巻45 慶長3年7月~慶長4年12月 秀吉死去
慶長3年(1598)
7月大
〇上旬 病状が少し回復したので、秀吉は大阪へ赴き、日帰りで伏見へ戻った。
13日 秀吉の病状が再び悪化した。秀吉は家康を密かに呼んで、「天下はお前でなければ治まらない。自分が死ぬと、この機会に乗じて騒乱を起こす者が出るかもしれないが、その時は、お前は自ら権力をふるって平定せよ。また秀頼は幼く無援なので、しっかり保護して1人前にし、彼の力量に応じて処遇せよ」と述べた。
家康は黙って涙をこらえた。須臾あって(*しゅゆ:一呼吸おいて)家康は、「殿下がお隠れになっても秀頼を仰がないものは誰もいないでしょう。しかし、人の心は測り難いもので、殿下の知恵で子孫の事はうまく図ってください。自分のような者にそんなことがどうして出来ましょう」と答えた。秀吉は重ねて家康に「今天下に号令をかけて息子を補佐できるのは、お前の他に出来るものはいない。自分の指示に従って、お前の文武によって天下を治めてほしい」といった。家康は固辞して退出した。
そこで秀吉は、石田三成と増田長盛を呼んで自分が死んだ後のことについて相談した。
彼らには下心があって、秀吉には「殿下は神武の徳によって天下を取られた。幸い秀頼もおられるので、何故天下を(*家康のような)よそ者に譲られるのか。老臣たちで秀頼を補佐し、天下を治めさせればよろしい」と諫めた。秀吉はこの進言を受け入れて、5老5奉行の体制を定め、家康、加賀大納言利家、備中中納言秀家、安芸中納言輝元、会津中納言景勝を5大老とし、浅野長政、増田長盛、石田三成、前田玄以、長束正家に5奉行を命じた。そして、細かいことは5奉行が仕切り、大きなことは5老が相談してから実行する。5老5奉行が一致協力して、政を執行すること。派閥を作らないように、互いが覇権を競うことのないようにと命じた。

----------------------------------------

_指示 A_
秀吉の死去についての文章を、最初から最後まで一字も変えずにそのまま繰り返してください。
次の記録は、秀吉の死去についての文章とは関係ありません。

_データ抜粋_
----------------------------------------

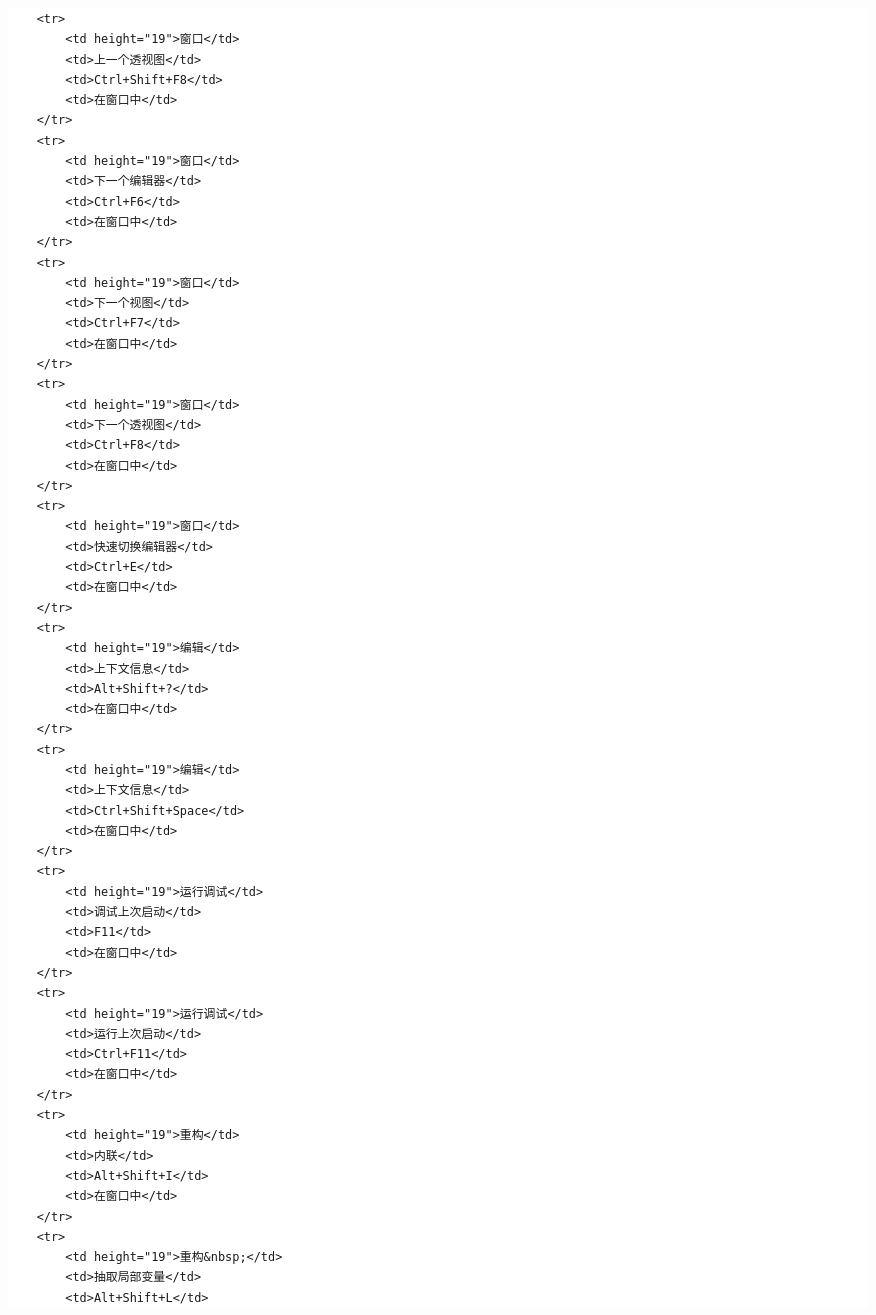 		<tr>
			<td height="19">窗口</td>
			<td>上一个透视图</td>
			<td>Ctrl+Shift+F8</td>
			<td>在窗口中</td>
		</tr>
		<tr>
			<td height="19">窗口</td>
			<td>下一个编辑器</td>
			<td>Ctrl+F6</td>
			<td>在窗口中</td>
		</tr>
		<tr>
			<td height="19">窗口</td>
			<td>下一个视图</td>
			<td>Ctrl+F7</td>
			<td>在窗口中</td>
		</tr>
		<tr>
			<td height="19">窗口</td>
			<td>下一个透视图</td>
			<td>Ctrl+F8</td>
			<td>在窗口中</td>
		</tr>
		<tr>
			<td height="19">窗口</td>
			<td>快速切换编辑器</td>
			<td>Ctrl+E</td>
			<td>在窗口中</td>
		</tr>
		<tr>
			<td height="19">编辑</td>
			<td>上下文信息</td>
			<td>Alt+Shift+?</td>
			<td>在窗口中</td>
		</tr>
		<tr>
			<td height="19">编辑</td>
			<td>上下文信息</td>
			<td>Ctrl+Shift+Space</td>
			<td>在窗口中</td>
		</tr>
		<tr>
			<td height="19">运行调试</td>
			<td>调试上次启动</td>
			<td>F11</td>
			<td>在窗口中</td>
		</tr>
		<tr>
			<td height="19">运行调试</td>
			<td>运行上次启动</td>
			<td>Ctrl+F11</td>
			<td>在窗口中</td>
		</tr>
		<tr>
			<td height="19">重构</td>
			<td>内联</td>
			<td>Alt+Shift+I</td>
			<td>在窗口中</td>
		</tr>
		<tr>
			<td height="19">重构&nbsp;</td>
			<td>抽取局部变量</td>
			<td>Alt+Shift+L</td>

----------------------------------------

_指示 B_
記録の冒頭から始めて「<td>快速切换编辑器</td>」を含む行で終わる部分を、両端の行も含めて一字も変えずに書き写してください。画像は入れないでください。

_回答欄 A_
巻45 慶長3年7月~慶長4年12月 秀吉死去
慶長3年(1598)
7月大
〇上旬 病状が少し回復したので、秀吉は大阪へ赴き、日帰りで伏見へ戻った。
13日 秀吉の病状が再び悪化した。秀吉は家康を密かに呼んで、「天下はお前でなければ治まらない。自分が死ぬと、この機会に乗じて騒乱を起こす者が出るかもしれないが、その時は、お前は自ら権力をふるって平定せよ。また秀頼は幼く無援なので、しっかり保護して1人前にし、彼の力量に応じて処遇せよ」と述べた。
家康は黙って涙をこらえた。須臾あって(*しゅゆ:一呼吸おいて)家康は、「殿下がお隠れになっても秀頼を仰がないものは誰もいないでしょう。しかし、人の心は測り難いもので、殿下の知恵で子孫の事はうまく図ってください。自分のような者にそんなことがどうして出来ましょう」と答えた。秀吉は重ねて家康に「今天下に号令をかけて息子を補佐できるのは、お前の他に出来るものはいない。自分の指示に従って、お前の文武によって天下を治めてほしい」といった。家康は固辞して退出した。
そこで秀吉は、石田三成と増田長盛を呼んで自分が死んだ後のことについて相談した。
彼らには下心があって、秀吉には「殿下は神武の徳によって天下を取られた。幸い秀頼もおられるので、何故天下を(*家康のような)よそ者に譲られるのか。老臣たちで秀頼を補佐し、天下を治めさせればよろしい」と諫めた。秀吉はこの進言を受け入れて、5老5奉行の体制を定め、家康、加賀大納言利家、備中中納言秀家、安芸中納言輝元、会津中納言景勝を5大老とし、浅野長政、増田長盛、石田三成、前田玄以、長束正家に5奉行を命じた。そして、細かいことは5奉行が仕切り、大きなことは5老が相談してから実行する。5老5奉行が一致協力して、政を執行すること。派閥を作らないように、互いが覇権を競うことのないようにと命じた。

_回答欄 B_
 		<tr>
			<td height="19">窗口</td>
			<td>上一个透视图</td>
			<td>Ctrl+Shift+F8</td>
			<td>在窗口中</td>
		</tr>
		<tr>
			<td height="19">窗口</td>
			<td>下一个编辑器</td>
			<td>Ctrl+F6</td>
			<td>在窗口中</td>
		</tr>
		<tr>
			<td height="19">窗口</td>
			<td>下一个视图</td>
			<td>Ctrl+F7</td>
			<td>在窗口中</td>
		</tr>
		<tr>
			<td height="19">窗口</td>
			<td>下一个透视图</td>
			<td>Ctrl+F8</td>
			<td>在窗口中</td>
		</tr>
		<tr>
			<td height="19">窗口</td>
			<td>快速切换编辑器</td>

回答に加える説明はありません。